When it was named Squaw Mountain, they weren't calling the mountain a slut. It looks like a pregnant woman. From some angles, if you kinda squint, you can see her head and her feet. The term "squaw" though, coined within a couple years of colonizing North America, was probably one of our typical failures to pronounce the natives' tongue and might come from the Iroquois word
otsiskwa [also spelled
ojiskwa] meaning 'female sexual parts.' But in the mouths of men it soon came to represent that thing that women still are to some people--a walking invitation to ****.
I don't know why you think that's weird.

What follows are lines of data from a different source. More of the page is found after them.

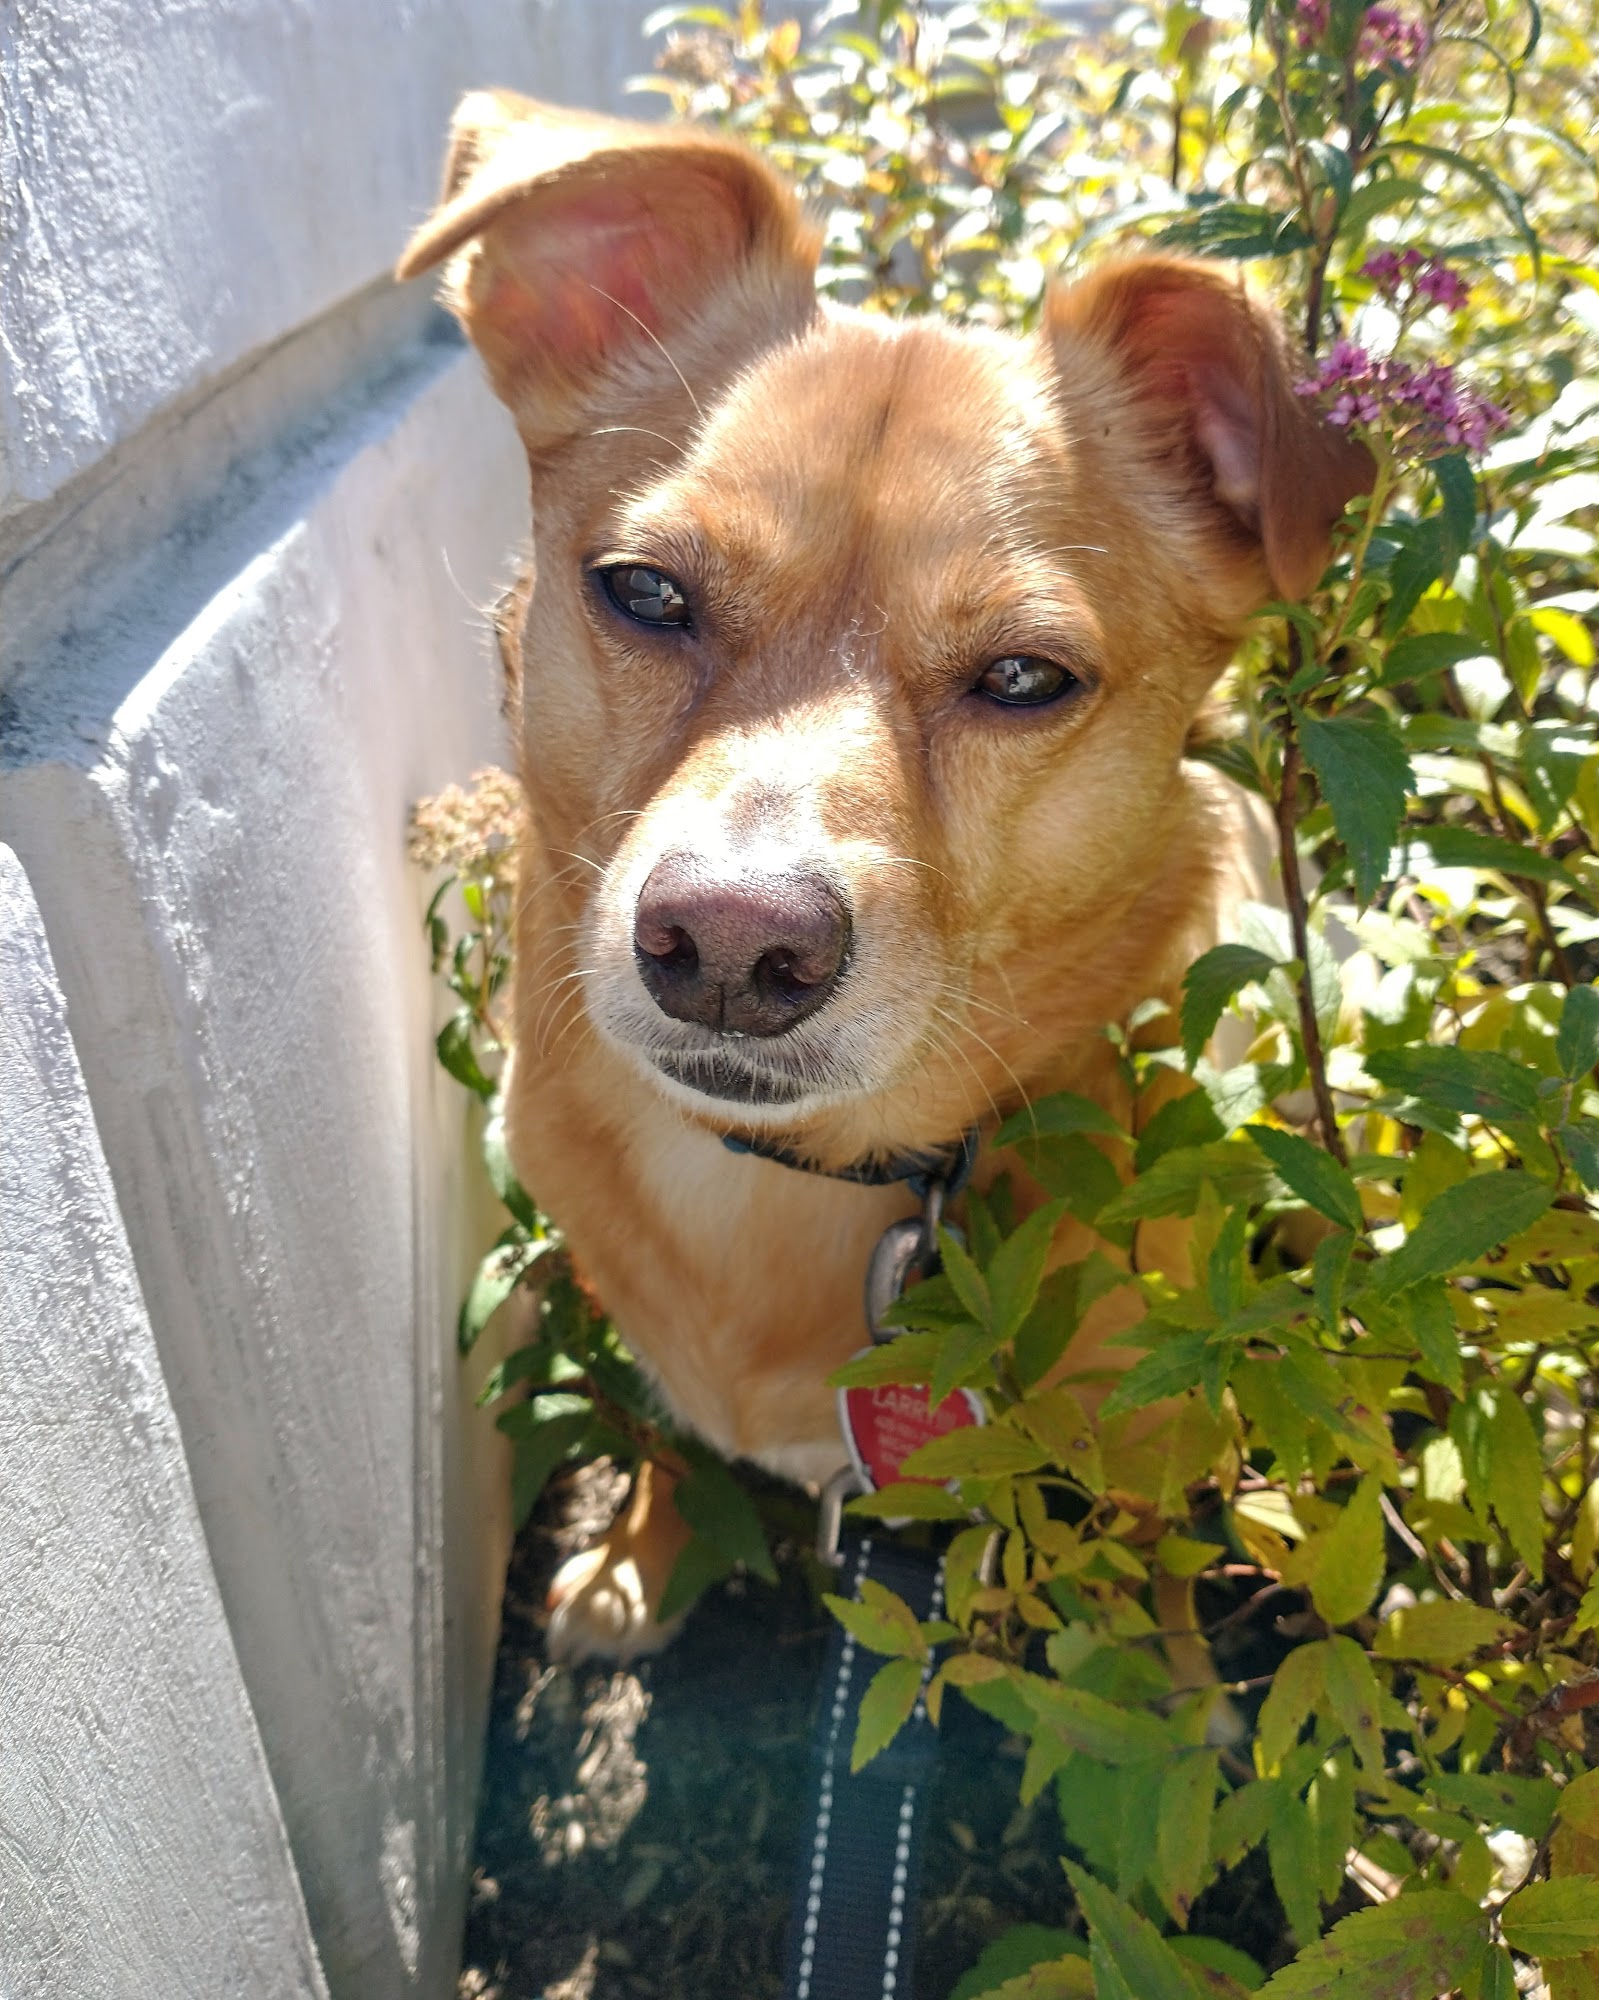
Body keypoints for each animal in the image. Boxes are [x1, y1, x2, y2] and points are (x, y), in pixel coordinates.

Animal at [398, 91, 1369, 1661]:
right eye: (645, 592)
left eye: (1024, 678)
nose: (733, 946)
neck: (779, 1183)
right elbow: (658, 1433)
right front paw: (635, 1557)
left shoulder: (1138, 1448)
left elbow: (1139, 1582)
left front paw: (1178, 1687)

And I don't blame Native American women for not liking the equivalent of the "c" word. I just think Maine could have done a better job renaming it. And NO not after a pregnant woman!
Really, hiding history can go too far. I cut my eye teeth on Fahrenheit 451 and 1984 and the rewriting or destruction of history bothers me. I don't want stuff that's offensive to a lot of people mucking up their public spaces, though. But being highly visual, I also love statues. I can stand at look at one for an hour, no lie.
Now, the Robert E. Lee statue in Richmond, to me, seems symbolic of something else. Look how high he is elevated, looking down on all around him. Christ, he's so high up there you can't even see him, really, from the ground. Now that's a statement in itself, and not a good one. He's not the Jesus in Rio that looks down on the city from his mountain top. What did black folks feel like walking beneath his HIGHNESS in 1890 when that statue was installed? Take him off his pedestal, at the least. But take him somewhere he can still be viewed if people want to visit. Like Candycorn said, she won't be there. That's fine.